The same thing can be done to your Static Drop Loss and you could "tighten up" to 96-99% and then you will sell at the start of the dump rather than later.

On the other hand if you want to "ride" your safeties, then keep them at around 4-6% or even 10% away from the current price.

  • The closer your Static Drop Loss or Static Roof In is to 100%, the bigger the risk of a "false positive" is to being triggered. This means that the market might have moved 1%, but then quickly recovered and triggered your Static Drop Loss or Static Roof In even though the market did not really move. In other words, you have increased the risk and the reward by shortening the time and pushing the % closer to 100%.
  • Since the price changes you will also have to change your Static Drop Loss and Static Roof In values. For a conservative approach once a day for a more aggressive approach once every 1-3 hours.

Dynamic Drop Loss + Dynamic roof In

Just like the Static Drop Loss/Static Roof In, this strategy can always be used parallel to your other strategies no matter what the market conditions are. Although you can use these Safeties by themselves as a team the work great.

What does it do?

The Dynamic Drop Loss secures your coins from big drops in the price (also known as stop loss) while the Dynamic Roof In buys in to big upward movements in the price. In other words, you are protected from big dumps and can get in the big pumps. It also automatically recalculates the Dynamic Drop Loss and Dynamic Roof In values for you at a time increment that you set.

Example: Price is 100$ and the Dynamic Drop Loss is set to 95% and the Dynamic Roof In to 105% with a time of 1440 min. This means that the Dynamic Roof In and Dynamic Drop Loss prices will be recalculated every 1440min (one day). This is an example of a conservative "riding" setup.

Just like the static versions, you can adjust it to market conditions. If you think the market is going to explode or fall out, the first thing you could do is shorten the time span for recalculating the price. Anywhere from 60-720 minutes and you could also tighten up the % to 96-99% and 104-101%.

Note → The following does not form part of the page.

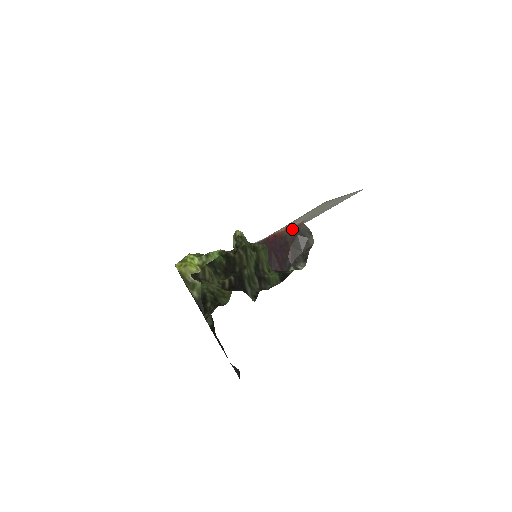
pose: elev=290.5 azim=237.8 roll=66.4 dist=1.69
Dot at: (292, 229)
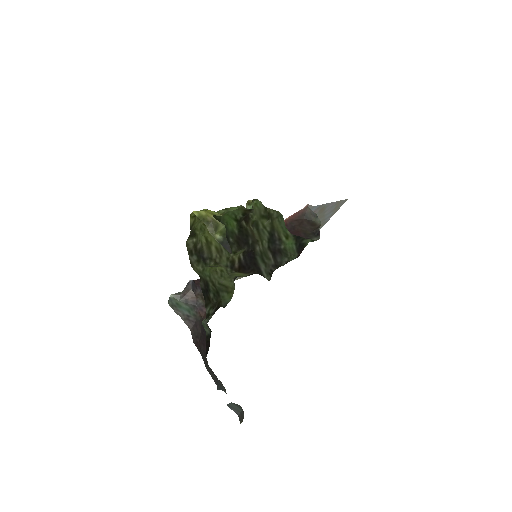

  • The shorter the time and the closer the % values are to 100, the more often the Safeties will be triggered and the higher the chance of a false positive trigger. In other words you have increased the risk and the reward by shortening the time and pushing the % closer to 100%.

Inter exchange signals

If you think that one exchange is setting the tone for the market and the other exchanges are reacting to it, then you can use the signal from that exchange to trade on a slower exchange. An example would be to use the signal from Bitstamp but trade on BTC-E.